A Surprisingly Common Infection
There are a number of herpes viruses that can potentially infect human beings – the most widely known are the herpes simplex virus Type I and II, which cause oral herpes (commonly known as cold sores) and genital herpes (a sexually transmitted disease).
What are Herpes Simplex Viruses I & II?
There are two herpes simplex viruses that infect humans: HSV-I and HSV-II, typically these lead to cold sores and genital herpes. The virus is primarily transmitted by skin-to-skin contact, although it can also be passed from mother to newborn during the course of childbirth. Primary infection is characterized by a group of painful vesicular/fluid filled lesions on a background of redness, and may be associated with systemic upset such as fever and malaise. The blisters will eventually break, forming superficial erosions and then dry up in a couple of weeks’ time. In the vast majority of cases, the virus will find haven inside a local nerve where it remains in a latent state – once inside a nerve the virus is protected from our immune system and escapes destruction. Reoccurrence can happen at any time causing another outbreak; each time the signs and symptoms may be similar to the first attack, but generally they are milder.
While herpes simplex infection usually occurs around the mouth and genital area, other parts of the body are not immune (although symptoms tend to be milder). Lesser known varieties include: Herpetic Whitlow, an infection of the fingers and hands commonly occurring in medical or dental personnel, who work in and around the mouths of patients shedding the virus. There have also been cases of cutaneous and eye infection with herpes simplex virus among wrestlers and rugby players – this variety has been labeled herpes gladiatorum. Most likely, skin abrasions during these contact sports allow the virus to spread. Herpes gladiatorum lesions are most commonly found on the head and neck region, but can also occur on the trunk and arms. Infection of the eye can also be a problem, and with repeated recurrence, scarring can affect vision.

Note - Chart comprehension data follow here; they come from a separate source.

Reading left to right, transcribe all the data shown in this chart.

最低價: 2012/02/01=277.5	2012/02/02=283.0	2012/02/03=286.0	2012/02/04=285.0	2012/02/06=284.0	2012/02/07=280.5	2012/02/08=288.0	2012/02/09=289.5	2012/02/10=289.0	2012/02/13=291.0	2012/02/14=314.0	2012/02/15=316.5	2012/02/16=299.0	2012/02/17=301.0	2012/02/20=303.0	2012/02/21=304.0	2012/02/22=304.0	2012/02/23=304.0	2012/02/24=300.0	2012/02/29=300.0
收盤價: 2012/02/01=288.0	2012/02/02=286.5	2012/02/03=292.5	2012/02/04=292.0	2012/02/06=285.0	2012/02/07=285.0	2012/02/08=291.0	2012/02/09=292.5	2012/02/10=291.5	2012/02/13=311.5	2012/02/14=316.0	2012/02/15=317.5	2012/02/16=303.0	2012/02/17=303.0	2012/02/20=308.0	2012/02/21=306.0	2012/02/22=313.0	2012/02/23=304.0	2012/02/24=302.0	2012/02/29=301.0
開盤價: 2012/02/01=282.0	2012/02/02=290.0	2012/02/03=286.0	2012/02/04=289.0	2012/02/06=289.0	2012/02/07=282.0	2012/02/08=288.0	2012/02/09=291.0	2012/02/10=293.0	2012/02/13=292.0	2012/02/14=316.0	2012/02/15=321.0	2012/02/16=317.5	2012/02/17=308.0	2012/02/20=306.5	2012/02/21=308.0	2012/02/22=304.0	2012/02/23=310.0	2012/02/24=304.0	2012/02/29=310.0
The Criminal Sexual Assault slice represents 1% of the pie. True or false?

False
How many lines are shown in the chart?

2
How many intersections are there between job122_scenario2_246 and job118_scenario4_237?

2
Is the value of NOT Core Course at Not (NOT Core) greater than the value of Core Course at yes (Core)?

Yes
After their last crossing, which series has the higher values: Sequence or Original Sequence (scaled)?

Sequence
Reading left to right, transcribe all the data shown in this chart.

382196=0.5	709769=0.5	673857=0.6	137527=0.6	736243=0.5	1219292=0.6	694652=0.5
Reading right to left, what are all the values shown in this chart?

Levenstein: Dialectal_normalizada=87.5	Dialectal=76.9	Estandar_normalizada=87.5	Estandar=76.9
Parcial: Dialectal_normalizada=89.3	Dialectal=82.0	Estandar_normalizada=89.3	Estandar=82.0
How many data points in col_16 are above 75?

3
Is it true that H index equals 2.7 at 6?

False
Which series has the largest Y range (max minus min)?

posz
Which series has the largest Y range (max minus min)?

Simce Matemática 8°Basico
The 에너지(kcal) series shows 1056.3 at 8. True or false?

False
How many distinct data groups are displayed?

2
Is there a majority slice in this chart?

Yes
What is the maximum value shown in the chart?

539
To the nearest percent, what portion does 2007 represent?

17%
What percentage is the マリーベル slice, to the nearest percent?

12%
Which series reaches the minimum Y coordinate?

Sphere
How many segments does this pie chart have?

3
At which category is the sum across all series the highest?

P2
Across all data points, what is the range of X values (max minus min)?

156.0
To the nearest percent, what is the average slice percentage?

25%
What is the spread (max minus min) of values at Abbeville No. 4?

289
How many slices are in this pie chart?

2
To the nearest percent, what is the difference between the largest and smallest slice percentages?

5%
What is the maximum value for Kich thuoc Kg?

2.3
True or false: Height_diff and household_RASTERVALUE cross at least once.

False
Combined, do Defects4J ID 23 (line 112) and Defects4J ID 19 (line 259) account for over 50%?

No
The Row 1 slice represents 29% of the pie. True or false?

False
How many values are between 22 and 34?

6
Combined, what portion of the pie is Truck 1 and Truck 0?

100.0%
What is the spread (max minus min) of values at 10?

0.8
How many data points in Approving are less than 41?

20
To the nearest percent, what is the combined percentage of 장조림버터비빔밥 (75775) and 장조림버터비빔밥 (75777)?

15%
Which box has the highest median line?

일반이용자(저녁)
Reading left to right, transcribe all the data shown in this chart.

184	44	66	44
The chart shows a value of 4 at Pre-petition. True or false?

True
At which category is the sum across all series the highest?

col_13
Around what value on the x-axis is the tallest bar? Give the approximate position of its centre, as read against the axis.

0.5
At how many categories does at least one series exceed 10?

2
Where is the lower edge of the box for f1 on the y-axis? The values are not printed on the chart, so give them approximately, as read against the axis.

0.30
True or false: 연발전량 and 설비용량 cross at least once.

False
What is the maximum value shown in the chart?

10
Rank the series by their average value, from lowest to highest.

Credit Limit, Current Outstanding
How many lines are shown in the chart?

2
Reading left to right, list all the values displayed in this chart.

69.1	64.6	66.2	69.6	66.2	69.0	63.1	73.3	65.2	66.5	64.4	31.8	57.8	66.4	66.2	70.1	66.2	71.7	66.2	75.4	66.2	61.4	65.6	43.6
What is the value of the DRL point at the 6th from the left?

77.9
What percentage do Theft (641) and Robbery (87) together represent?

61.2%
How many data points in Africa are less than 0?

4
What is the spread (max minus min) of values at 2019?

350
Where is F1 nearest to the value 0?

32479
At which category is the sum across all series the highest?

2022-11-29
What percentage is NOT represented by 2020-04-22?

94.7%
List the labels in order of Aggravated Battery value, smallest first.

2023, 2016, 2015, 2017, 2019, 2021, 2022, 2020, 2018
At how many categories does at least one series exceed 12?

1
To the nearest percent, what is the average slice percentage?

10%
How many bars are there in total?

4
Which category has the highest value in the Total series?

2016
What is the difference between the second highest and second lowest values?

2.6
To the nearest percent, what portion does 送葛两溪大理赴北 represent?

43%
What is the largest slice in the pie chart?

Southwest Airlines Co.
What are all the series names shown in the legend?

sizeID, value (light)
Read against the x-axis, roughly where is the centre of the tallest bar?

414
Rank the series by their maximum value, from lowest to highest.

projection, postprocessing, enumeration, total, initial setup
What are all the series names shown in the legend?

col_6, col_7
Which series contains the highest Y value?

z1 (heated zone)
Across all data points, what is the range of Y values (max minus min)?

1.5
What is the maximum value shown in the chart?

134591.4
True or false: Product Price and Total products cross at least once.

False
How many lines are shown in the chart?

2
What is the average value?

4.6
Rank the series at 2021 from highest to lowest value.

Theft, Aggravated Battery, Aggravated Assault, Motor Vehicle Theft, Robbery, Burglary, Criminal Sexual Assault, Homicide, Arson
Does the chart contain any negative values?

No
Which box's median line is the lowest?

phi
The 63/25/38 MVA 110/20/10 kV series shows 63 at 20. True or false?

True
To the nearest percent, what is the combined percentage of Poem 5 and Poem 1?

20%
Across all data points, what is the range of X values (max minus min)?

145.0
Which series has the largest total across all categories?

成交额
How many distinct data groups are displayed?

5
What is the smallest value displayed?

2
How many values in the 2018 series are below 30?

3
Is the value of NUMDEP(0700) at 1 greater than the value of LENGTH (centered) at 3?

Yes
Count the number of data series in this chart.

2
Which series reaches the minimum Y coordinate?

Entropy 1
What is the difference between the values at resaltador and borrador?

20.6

How are Herpes Simplex I & II Diagnosed?
The most reliable way to diagnose a herpes simplex infection is with a viral swab of the vesicular fluid. However, the viral load falls quickly after the first few days of eruption, so the swab may yield a false negative result if taken late in the course of the attack. Patients suffering from herpes infection are contagious to others during an active outbreak, but asymptomatic shedding of the virus is also possible even when there is no obvious lesion seen on the surface of the skin.
What Treatments are Available for Herpes Simplex I & II?
Both primary and recurrent episodes of the condition are usually self-limiting and may require no treatment at all. However, if taken within the first couple of days of breakout, medication can help reduce the length and severity of the attack. Drugs are also useful in decreasing the amount of shedding of the virus, and in preventing relapses in those patients who have frequent outbreaks. While symptoms can be treated, there is no cure for this condition, and the virus will persist for life once a patient is infected.